=== Section Start ===

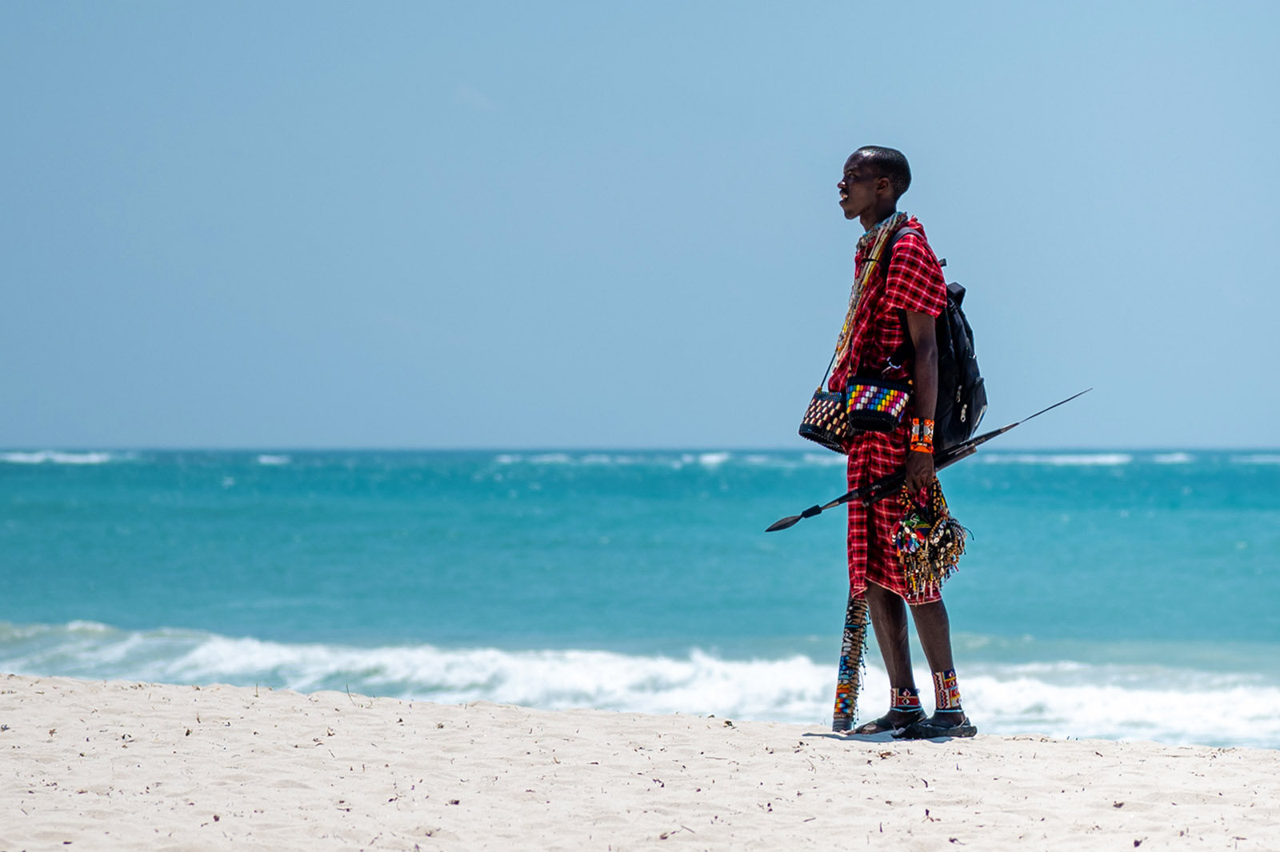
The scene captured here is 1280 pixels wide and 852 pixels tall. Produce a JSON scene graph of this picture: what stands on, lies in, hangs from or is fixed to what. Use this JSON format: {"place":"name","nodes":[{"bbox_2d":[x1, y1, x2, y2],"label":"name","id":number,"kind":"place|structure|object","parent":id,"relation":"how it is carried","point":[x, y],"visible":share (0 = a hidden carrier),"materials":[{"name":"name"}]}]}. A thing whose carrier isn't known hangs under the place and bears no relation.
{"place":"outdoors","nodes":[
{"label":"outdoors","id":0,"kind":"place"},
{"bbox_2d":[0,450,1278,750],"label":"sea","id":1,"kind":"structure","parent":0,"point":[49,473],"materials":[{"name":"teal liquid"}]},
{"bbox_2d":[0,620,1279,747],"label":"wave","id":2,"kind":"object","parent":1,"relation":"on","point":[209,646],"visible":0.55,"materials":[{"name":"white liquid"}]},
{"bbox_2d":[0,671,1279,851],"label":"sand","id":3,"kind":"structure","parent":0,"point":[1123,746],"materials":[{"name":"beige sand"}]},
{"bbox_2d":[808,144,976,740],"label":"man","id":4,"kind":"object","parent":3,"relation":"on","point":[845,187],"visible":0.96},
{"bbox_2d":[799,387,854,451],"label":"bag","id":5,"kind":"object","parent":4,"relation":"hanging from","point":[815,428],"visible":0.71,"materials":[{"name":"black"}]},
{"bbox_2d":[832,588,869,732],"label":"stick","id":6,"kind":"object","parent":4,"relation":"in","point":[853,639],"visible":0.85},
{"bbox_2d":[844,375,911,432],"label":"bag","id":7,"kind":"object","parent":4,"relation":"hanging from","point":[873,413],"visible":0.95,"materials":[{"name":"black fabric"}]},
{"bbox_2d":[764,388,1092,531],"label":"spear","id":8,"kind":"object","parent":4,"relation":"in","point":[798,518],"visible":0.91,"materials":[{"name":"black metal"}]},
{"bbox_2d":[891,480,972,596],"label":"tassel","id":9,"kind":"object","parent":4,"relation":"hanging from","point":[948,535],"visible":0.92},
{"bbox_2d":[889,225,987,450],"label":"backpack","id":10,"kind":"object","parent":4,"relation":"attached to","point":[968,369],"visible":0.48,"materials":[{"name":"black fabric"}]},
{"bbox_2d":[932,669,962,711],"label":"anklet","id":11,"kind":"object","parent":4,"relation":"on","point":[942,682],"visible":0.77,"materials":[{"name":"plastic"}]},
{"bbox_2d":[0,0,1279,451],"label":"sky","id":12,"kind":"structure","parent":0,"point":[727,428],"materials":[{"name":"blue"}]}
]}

=== Section End ===

In your copy of the entries above, leave out the pictures and keep every word exact.

▶ _SOLUTION BELOW_
The scene captured here is 1280 pixels wide and 852 pixels tall. Produce a JSON scene graph of this picture: what stands on, lies in, hangs from or is fixed to what. Use this JSON format: {"place":"name","nodes":[{"bbox_2d":[x1, y1, x2, y2],"label":"name","id":number,"kind":"place|structure|object","parent":id,"relation":"how it is carried","point":[x, y],"visible":share (0 = a hidden carrier),"materials":[{"name":"name"}]}]}. A thing whose carrier isn't known hangs under the place and bears no relation.
{"place":"outdoors","nodes":[
{"label":"outdoors","id":0,"kind":"place"},
{"bbox_2d":[0,450,1278,750],"label":"sea","id":1,"kind":"structure","parent":0,"point":[49,473],"materials":[{"name":"teal liquid"}]},
{"bbox_2d":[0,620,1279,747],"label":"wave","id":2,"kind":"object","parent":1,"relation":"on","point":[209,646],"visible":0.55,"materials":[{"name":"white liquid"}]},
{"bbox_2d":[0,671,1279,851],"label":"sand","id":3,"kind":"structure","parent":0,"point":[1123,746],"materials":[{"name":"beige sand"}]},
{"bbox_2d":[808,144,976,740],"label":"man","id":4,"kind":"object","parent":3,"relation":"on","point":[845,187],"visible":0.96},
{"bbox_2d":[799,387,854,451],"label":"bag","id":5,"kind":"object","parent":4,"relation":"hanging from","point":[815,428],"visible":0.71,"materials":[{"name":"black"}]},
{"bbox_2d":[832,588,869,732],"label":"stick","id":6,"kind":"object","parent":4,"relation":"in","point":[853,639],"visible":0.85},
{"bbox_2d":[844,375,911,432],"label":"bag","id":7,"kind":"object","parent":4,"relation":"hanging from","point":[873,413],"visible":0.95,"materials":[{"name":"black fabric"}]},
{"bbox_2d":[764,388,1092,531],"label":"spear","id":8,"kind":"object","parent":4,"relation":"in","point":[798,518],"visible":0.91,"materials":[{"name":"black metal"}]},
{"bbox_2d":[891,480,972,596],"label":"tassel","id":9,"kind":"object","parent":4,"relation":"hanging from","point":[948,535],"visible":0.92},
{"bbox_2d":[889,225,987,450],"label":"backpack","id":10,"kind":"object","parent":4,"relation":"attached to","point":[968,369],"visible":0.48,"materials":[{"name":"black fabric"}]},
{"bbox_2d":[932,669,962,711],"label":"anklet","id":11,"kind":"object","parent":4,"relation":"on","point":[942,682],"visible":0.77,"materials":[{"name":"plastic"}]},
{"bbox_2d":[0,0,1279,451],"label":"sky","id":12,"kind":"structure","parent":0,"point":[727,428],"materials":[{"name":"blue"}]}
]}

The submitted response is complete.